A telephone, e-mail access, and a means for personal transportation may be the extent of your distribution and delivery needs, for example, if you’re a psychologist whose clients come to your office for counseling, or if you run a freelance design business or a dog-walking service.
For some businesses, however, capabilities in distribution and delivery are important, if not downright critical, to success. Consider these examples:
Every time the holiday season rolls around, catalog companies and online retailers face the same nail-biting challenge: how to ensure that customer orders reach their destinations in time for the big day. Some retailers absorb overnight express delivery costs in order to meet promises. A few companies have seen their reputations plummet — and their customers disappear — when they haven’t been able to get deliveries out on time.
One of the biggest challenges for a new magazine is getting distributors to give the magazine valuable shelf space on newsstands. The same goes for food manufacturers. With grocery store aisles already overcrowded with thousands of products, achieving shelf space for a new breakfast cereal or snack chip is a tall hurdle to clear.
Even businesses in service industries sometimes have to focus on distribution and delivery. Management-training companies, for example, often deliver training programs to thousands of managers in dozens of locations — all at the same time. They can’t deliver on their promises unless they have trainers available and in place when and where they need them.
Those who do business primarily online have distribution challenges of their own. They need sites that load quickly, with easy navigation, links that work, and live help options for those who need them.
If sensitive information is requested, they need secure web connections. And if they provide help or customer service, they need to consider online chat software, backed by staffing that ensures acceptable wait times. Plus, they need a program for search engine optimization (SEO), to up the odds that they end up high in search results, along with an aggressive program to drive traffic to the site through marketing and online link-building.

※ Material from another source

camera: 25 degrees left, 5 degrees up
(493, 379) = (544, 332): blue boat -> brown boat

Failing to plan for the method and cost of distribution or delivery can be a fatal business mistake. Consider the Internet grocery service that staked its reputation on the promise of free delivery on orders of any size.
Customers accepted the offer — ordering a single frozen dinner, a bottle of wine, or even a candy bar. Delivery costs ran more than $10 on each order. It didn’t take long for this particular business promise to fade away — along with the company.

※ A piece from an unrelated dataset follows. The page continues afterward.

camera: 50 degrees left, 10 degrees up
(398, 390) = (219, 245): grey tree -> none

Assess the importance of distribution and delivery to your business success by filling out the Distribution and Delivery Survey shown. Be as specific as you can. Flag areas where you need to track down more information and then do the necessary research.
Use the questions in the form shown to help develop your distribution and delivery system. As you complete the form, consider the following:
Include all costs involved with product distribution and delivery — including warehouse space, transportation, shelf space allocations, product returns, and other necessary expenses.
Consider how you can use distribution and delivery to your competitive advantage. Look for ways that you can excel over competitors by offering home delivery, subscription delivery, online service, or other ways that fit the realities of your product and the desires of your customer.
View distribution as an expansion strategy, looking for new distribution channels — new paths that your products can follow from your company into your customers’ hands — as a way to expand into new markets. Offering your products online, for example, or through new distributor or retailer relationships are ways to open new distribution channels.